== СТАТЬЯ ==

════════════════════

За пайком бригадир отправлялся с мешком, сооруженным из рубахи с завязанными рукавами, шагая по коленям сидящих на корточках людей.
В короткие минуты посещения уборной, расположенной на корме баржи, было видно сначала Онежское озеро, а потом какие-то каналы или речки, по которым маленький катерок тащил нашу баржу. Впереди двигалась еще одна, точно такая же. По берегам речек, с одной и с другой стороны, здесь и там торчали лагерные вышки между рядов колючей проволоки. Казалось — в России нет уже ни сел, ни деревень — одни только лагеря и лагеря…
Так мы тащились пять дней и пять ночей до самого Рыбинска.
Впрочем, сначала у нашего конвоя было намерение устраивать «дневки» с отдыхом и горячей кашей, сваренной на костре. Только по глупости и неосторожности самих заключенных мы лишились такой возможности.
Было это так: на второй день баржа пристала к берегу, и мы услышали команду: «Выходи по одному»!
Первыми, расталкивая всех кругом, к лестнице ринулись — насколько можно было «ринуться» среди огромной людской массы— урки. Не прошло и получаса, как все мы очутились на пологом зеленом бережке, а еще через полчаса уже трещал огромный костер, на котором в большущем казане варилась пшенная каша.

════════════════════

== ВЫДЕРЖКА ИЗ ДАННЫХ ==
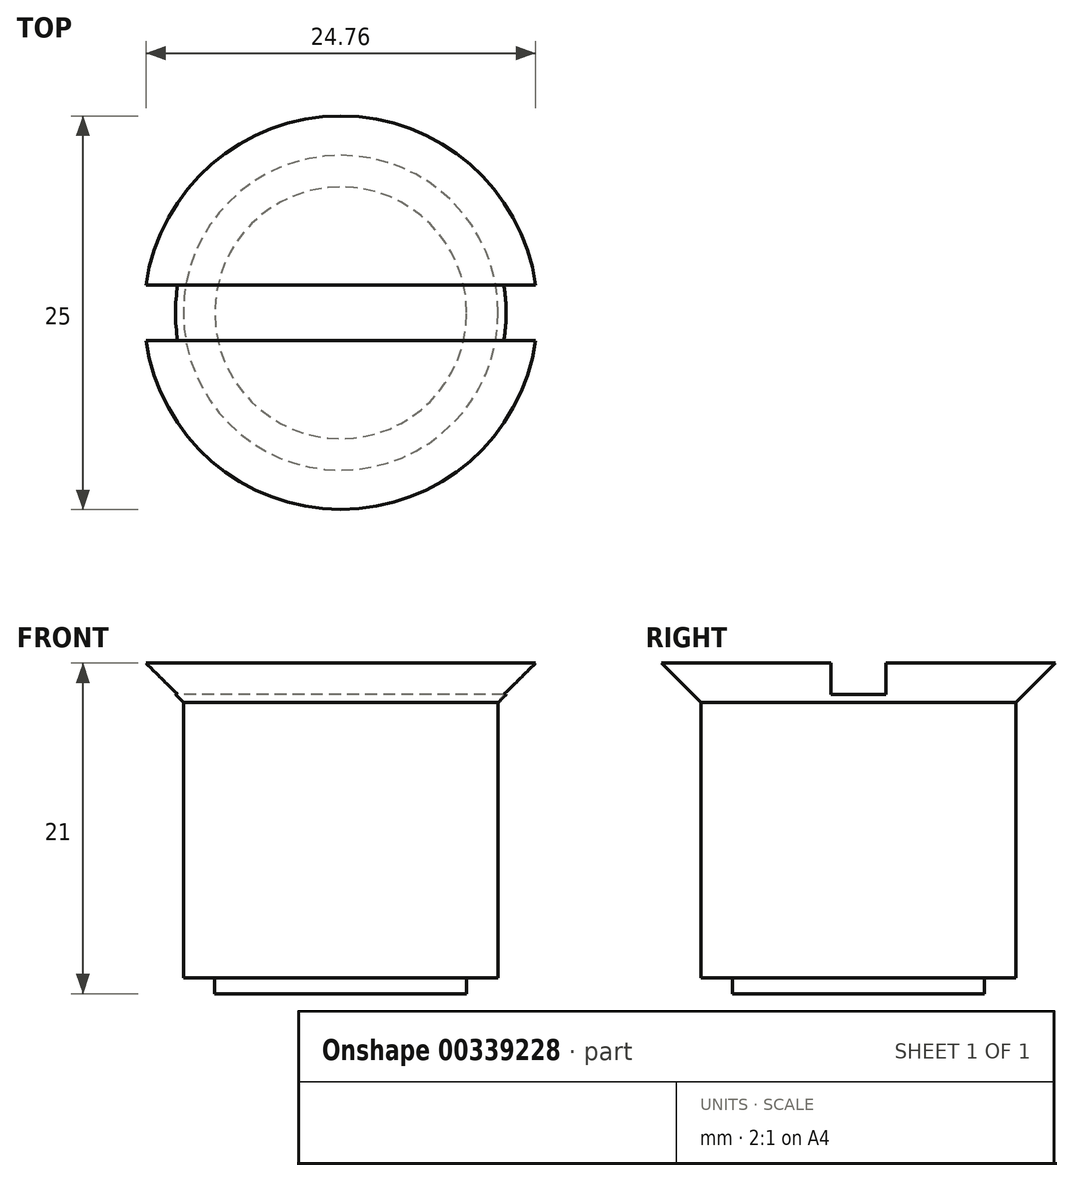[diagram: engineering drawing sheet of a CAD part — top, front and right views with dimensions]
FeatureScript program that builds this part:
annotation { "Feature Type Name" : "Feature", "Feature Type Description" : "" }
export const myFeature = defineFeature(function(context is Context, id is Id, definition is map)
    precondition{}
    {
        {
            var Q0;
            Q0=qCreatedBy(makeId("Front.planeOp"),FACE);
            var sketch = newSketch(context, id + "F0", { "sketchPlane" : qUnion([Q0])});
            skLineSegment(sketch, "E0", {"start": v(0, 0) * mm, "end": v(12.5, 0) * mm});
            skLineSegment(sketch, "E1", {"start": v(12.5, 0) * mm, "end": v(10, -2.5) * mm});
            skLineSegment(sketch, "E2", {"start": v(10, -2.5) * mm, "end": v(10, -20) * mm});
            skLineSegment(sketch, "E3", {"start": v(10, -20) * mm, "end": v(8, -20) * mm});
            skLineSegment(sketch, "E4", {"start": v(8, -20) * mm, "end": v(8, -21) * mm});
            skLineSegment(sketch, "E5", {"start": v(8, -21) * mm, "end": v(0, -21) * mm});
            skLineSegment(sketch, "E6", {"start": v(0, 0) * mm, "end": v(0, -21) * mm});
            skLineSegment(sketch, "E7", {"start": v(0, 0) * mm, "end": v(0, -25.3) * mm, "construction": true});
            skSolve(sketch);
        }
        {
            var Q0;
            Q0 = qSketchRegion(id + "F0", true);
            var Q1;
            Q1=sQuery(id+"F0.wireOp",EDGE,"E7");
            revolve(context, id + "F1", {"entities" : qUnion([Q0]), "axis" : qUnion([Q1]), "revolveType" : RevolveType.FULL});
        }
        {
            var Q0;
            Q0=makeQuery(id+"F1.opRevolve","SWEPT_FACE",FACE,{"disambiguationData":[OSD([sQuery(id+"F0.wireOp",EDGE,"E0")])]});
            var sketch = newSketch(context, id + "F2", { "sketchPlane" : qUnion([Q0])});
            skLineSegment(sketch, "E8.bottom", {"start": v(16.18, 1.75) * mm, "end": v(-13.82, 1.75) * mm});
            skLineSegment(sketch, "E8.top", {"start": v(16.18, -1.75) * mm, "end": v(-13.82, -1.75) * mm});
            skLineSegment(sketch, "E8.left", {"start": v(16.18, 1.75) * mm, "end": v(16.18, -1.75) * mm});
            skLineSegment(sketch, "E8.right", {"start": v(-13.82, 1.75) * mm, "end": v(-13.82, -1.75) * mm});
            skLineSegment(sketch, "E9", {"start": v(12.5, 0) * mm, "end": v(-12.5, 0) * mm, "construction": true});
            skSolve(sketch);
        }
        {
            var Q0;
            Q0 = qSketchRegion(id + "F2", true);
            extrude(context, id + "F3", {"entities" : qUnion([Q0]), "operationType" : NewBodyOperationType.REMOVE, "oppositeDirection" : true, "depth" : 2 * mm});
        }
    });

════════════════════

== ЗАДАНИЕ 1 ==
Извлеките полностью, без изменений, текст о барже с заключенными.
== ЗАДАНИЕ 2 ==
Покажите все строки записей, содержащие строку «construction», с учетом регистра.
Текст и записи между собой никак не связаны.

== ОТВЕТ НА ЗАДАНИЕ 1 ==
За пайком бригадир отправлялся с мешком, сооруженным из рубахи с завязанными рукавами, шагая по коленям сидящих на корточках людей.
В короткие минуты посещения уборной, расположенной на корме баржи, было видно сначала Онежское озеро, а потом какие-то каналы или речки, по которым маленький катерок тащил нашу баржу. Впереди двигалась еще одна, точно такая же. По берегам речек, с одной и с другой стороны, здесь и там торчали лагерные вышки между рядов колючей проволоки. Казалось — в России нет уже ни сел, ни деревень — одни только лагеря и лагеря…
Так мы тащились пять дней и пять ночей до самого Рыбинска.
Впрочем, сначала у нашего конвоя было намерение устраивать «дневки» с отдыхом и горячей кашей, сваренной на костре. Только по глупости и неосторожности самих заключенных мы лишились такой возможности.
Было это так: на второй день баржа пристала к берегу, и мы услышали команду: «Выходи по одному»!
Первыми, расталкивая всех кругом, к лестнице ринулись — насколько можно было «ринуться» среди огромной людской массы— урки. Не прошло и получаса, как все мы очутились на пологом зеленом бережке, а еще через полчаса уже трещал огромный костер, на котором в большущем казане варилась пшенная каша.

== ОТВЕТ НА ЗАДАНИЕ 2 ==
            skLineSegment(sketch, "E7", {"start": v(0, 0) * mm, "end": v(0, -25.3) * mm, "construction": true});
            skLineSegment(sketch, "E9", {"start": v(12.5, 0) * mm, "end": v(-12.5, 0) * mm, "construction": true});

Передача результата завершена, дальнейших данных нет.